Exercise instructions: Please pull out every line of text from the data below, word for word, and leave the pictures out of your answer.

Available data:

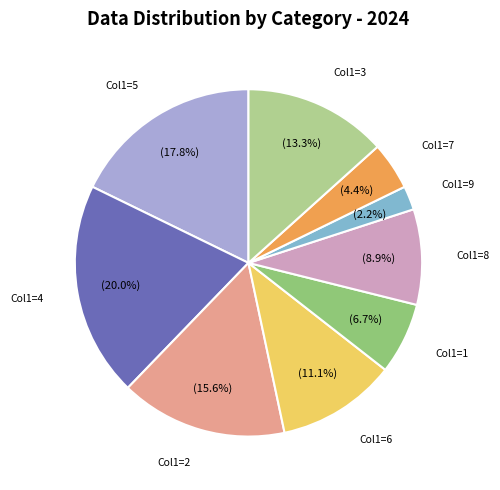

Is there a majority slice in this chart?

No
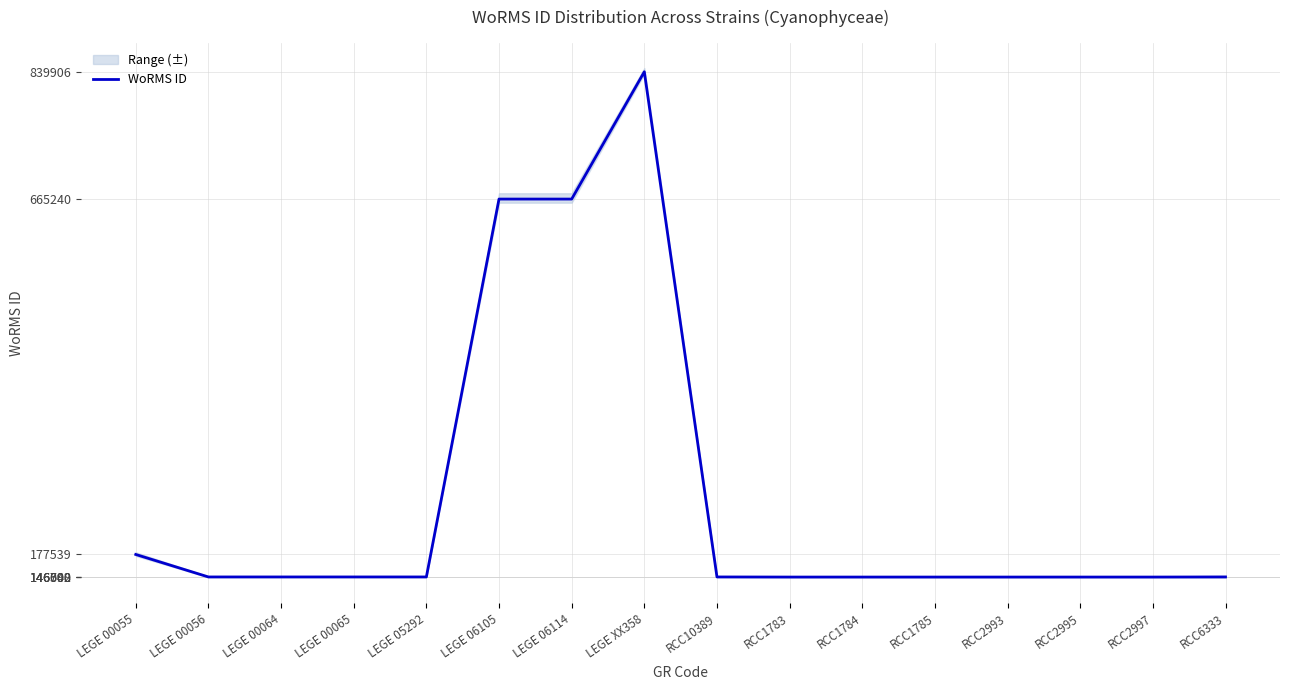

What is the label of the 2nd point from the right?

RCC2997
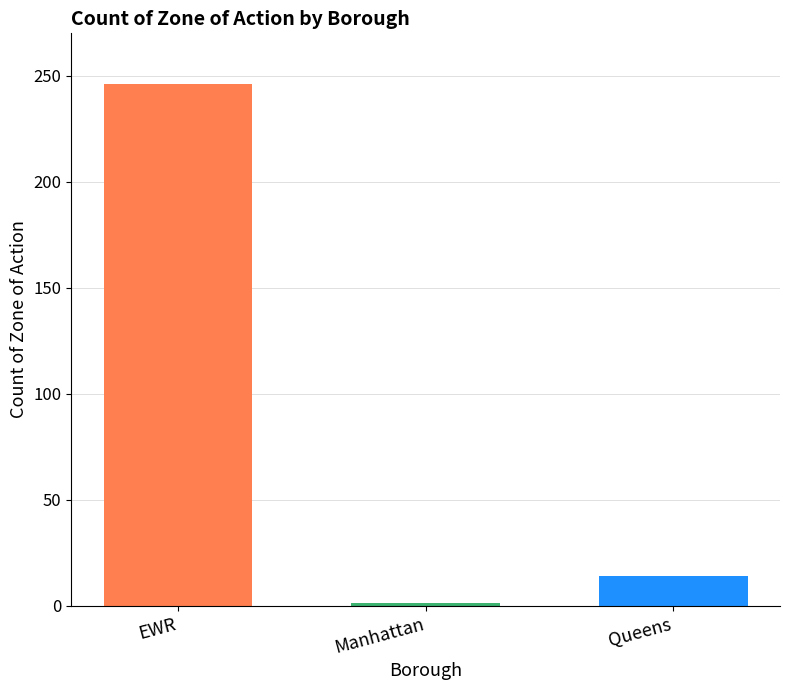

What is the greatest value displayed?

246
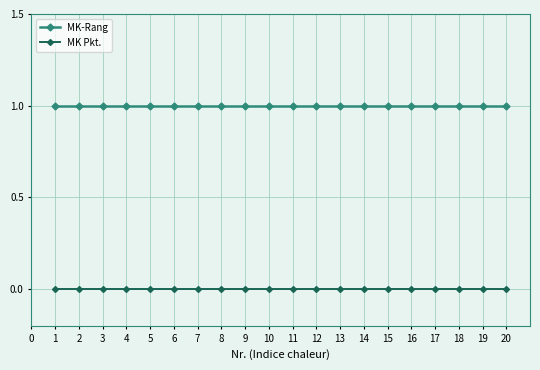

The value of MK-Rang at 9 is 1. True or false?

True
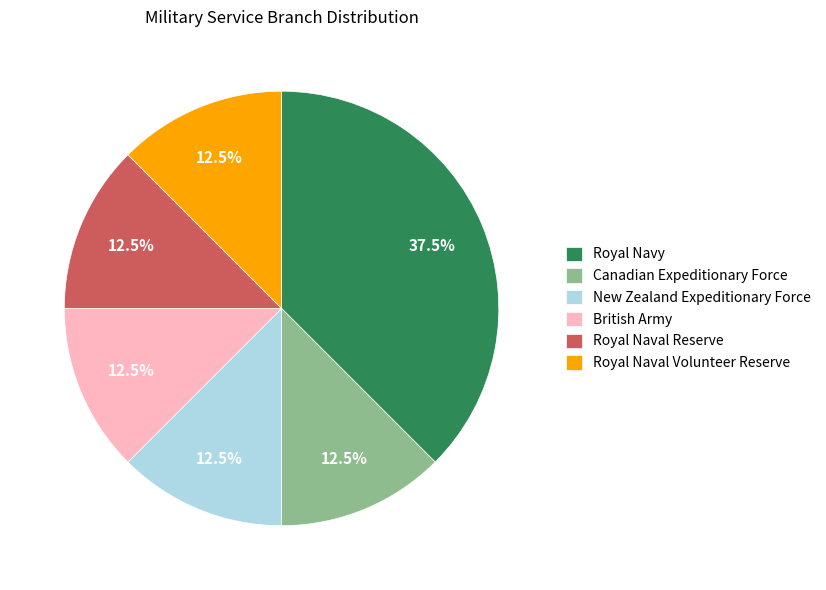

Is the sum of Royal Naval Volunteer Reserve and British Army greater than half?

No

Response box:
Is there a majority slice in this chart?

No

What is the label of the 2nd point from the right?

RCC2997

What is the greatest value displayed?

246

The value of MK-Rang at 9 is 1. True or false?

True

Is the sum of Royal Naval Volunteer Reserve and British Army greater than half?

No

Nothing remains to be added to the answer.